Que veut-on faire dire à une oeuvre de 1835? Ne peut-on la respecter et de lui laisser dire juste ce quelle veut dire la beauté et non ce quelle ne dit pas l'insoutenable. On observe à tous moments des non-sens créés par le texte et ce que l'on voit sur cette scène en pente ridicule. Quelques exemples : chevaliers en armure, pauvres soldats en cape blanche, à un autre moment au 1er acte les soldats obéissent à Léopold mais les soldats sont des civiles... Tout à l'avenant.
Pauvre juive tu es massacrée car outre l'extrapollation du temps le tout est chanté avec une diction lamentable, même avec les sous-titres (dont l'orthographe laisse à désirer), vous comprenez que les chanteurs, malgré leurs voix splendides, n'ont suivi aucun répétiteur, aucune leçon de prononciation du français chanté. Pour qui aime la bouillie on est servi.

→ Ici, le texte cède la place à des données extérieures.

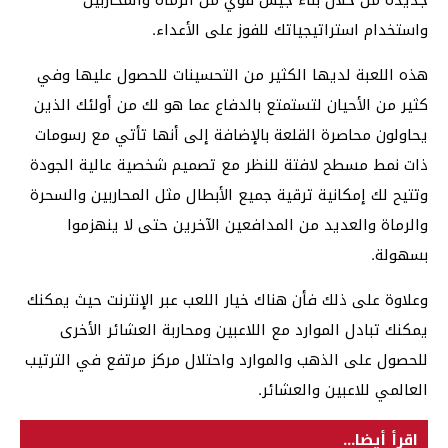
جديدة من خلال بناء جيش قوي من الرماة والمحاربين
واستخدام استراتيجياتك للفوز على الأعداء.
هذه اللعبة لديها الكثير من التحسينات للحصول عليها وفي
كثير من الأحيان لتستمتع بالدفاع عما هو لك من أولئك الذين
يحاولون محاصرة القلعة بالإضافة إلى أنها تأتي مع رسومات
ذات نمط مسطح لافتة للنظر مع تصميم شخصية عالية الجودة
وتتيح لك إمكانية ترقية جميع الأبطال مثل المحاربين والسحرة
والرماة والعديد من المدافعين الآخرين حتى لا ينهزموا
بسهولة.
وعلاوة على ذلك فأن هناك خيار اللعب عبر الإنترنت حيث يمكنك
يمكنك تبادل الموارد مع اللاعبين ومحاربة العشائر الأخرى
للحصول على الذهب والموارد واحتلال مركز مرتفع في الترتيب
العالمي للاعبين والعشائر.
اقرأ أيضا...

Par contre la voix de Neil Schikoff et son interprétation de "Rachel quand du Seigneur" est un moment de splendeur qui sauve ce disque.
Enfin dans le bonus on nous dit que Caruso fut le dernier à l'interpréter
mais il ne fut pas le seul, je pense au français Georges Thill, dont un enregistrement existe du 12 décembre 1930, quelle diction quelle phrasé!